Organizations like Online.cars, among others, have just moved the entire buying process online, while still offering warranties and protections. You’ll be able to view the vehicle, review its specs, and look over its history. Plus, in most cases, the car will be delivered right to your house once you make your decision.

The biggest advantage isn’t just the ease, however. It’s the larger selection. Online vendors will usually have a slew of sedans, SUVs, and trucks available for you to choose from. Now, instead of going from dealership to dealership to look at the one or two sedans each happens to have on the lot, you can view a selection from the comfort of your couch, regardless of where the cars are actually located. This lets you compare not just different models, but different brands all at once. This is a far more relaxing experience. Plus, reviews of online organizations abound, so you’ll be able to check out customers’ experiences beforehand, which will let you feel confident in the place where you eventually buy your car. There’s less bartering with online sources, too, unlike at physical deliverships. If that part of the process causes you agitation, then an online vendor will be a real gift.

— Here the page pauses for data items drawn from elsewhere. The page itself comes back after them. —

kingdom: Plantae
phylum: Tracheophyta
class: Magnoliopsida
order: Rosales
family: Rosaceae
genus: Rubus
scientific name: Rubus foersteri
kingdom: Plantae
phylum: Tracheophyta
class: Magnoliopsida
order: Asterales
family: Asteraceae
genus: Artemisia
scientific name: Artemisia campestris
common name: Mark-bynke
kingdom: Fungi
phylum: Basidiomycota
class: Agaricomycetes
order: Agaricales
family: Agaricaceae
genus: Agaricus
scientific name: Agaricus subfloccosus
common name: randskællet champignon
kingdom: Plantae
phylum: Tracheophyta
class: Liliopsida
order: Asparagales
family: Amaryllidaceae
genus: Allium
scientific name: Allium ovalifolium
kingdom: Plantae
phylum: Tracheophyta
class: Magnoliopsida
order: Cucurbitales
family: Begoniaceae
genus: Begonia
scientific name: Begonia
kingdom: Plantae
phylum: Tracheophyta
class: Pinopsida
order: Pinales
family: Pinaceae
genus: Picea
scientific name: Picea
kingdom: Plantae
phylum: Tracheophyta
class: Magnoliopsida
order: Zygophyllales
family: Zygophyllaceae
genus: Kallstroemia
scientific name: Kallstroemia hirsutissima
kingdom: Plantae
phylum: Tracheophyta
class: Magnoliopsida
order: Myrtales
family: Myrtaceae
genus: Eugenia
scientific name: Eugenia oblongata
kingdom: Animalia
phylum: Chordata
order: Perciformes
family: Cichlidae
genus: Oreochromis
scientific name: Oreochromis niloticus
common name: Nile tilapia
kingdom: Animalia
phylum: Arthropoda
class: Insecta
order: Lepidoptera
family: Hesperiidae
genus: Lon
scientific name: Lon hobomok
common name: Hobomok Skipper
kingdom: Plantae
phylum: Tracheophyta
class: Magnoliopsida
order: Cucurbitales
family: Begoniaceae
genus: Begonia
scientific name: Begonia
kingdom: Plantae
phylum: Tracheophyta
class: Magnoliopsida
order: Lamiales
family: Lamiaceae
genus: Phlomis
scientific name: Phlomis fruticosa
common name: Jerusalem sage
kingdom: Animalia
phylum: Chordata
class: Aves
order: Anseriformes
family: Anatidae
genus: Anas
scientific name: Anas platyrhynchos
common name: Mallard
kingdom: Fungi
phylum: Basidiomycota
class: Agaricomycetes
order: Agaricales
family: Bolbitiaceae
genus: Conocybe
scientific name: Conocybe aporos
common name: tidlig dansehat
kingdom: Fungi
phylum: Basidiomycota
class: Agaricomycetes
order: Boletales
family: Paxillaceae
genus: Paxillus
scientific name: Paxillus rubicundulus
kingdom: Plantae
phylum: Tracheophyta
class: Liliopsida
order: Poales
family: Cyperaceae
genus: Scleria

So much of the world went digital during COVID, and it looks like a lot of the world will stay that way. I don’t doubt that online purchases of used cars will become more popular. I’d go so far as to say a decent percentage of the market will operate in such a fashion within the next decade. Don’t believe me? Take a look around your home and consider just how much of it you buy from online sellers now. There’s no reason your car can’t be next.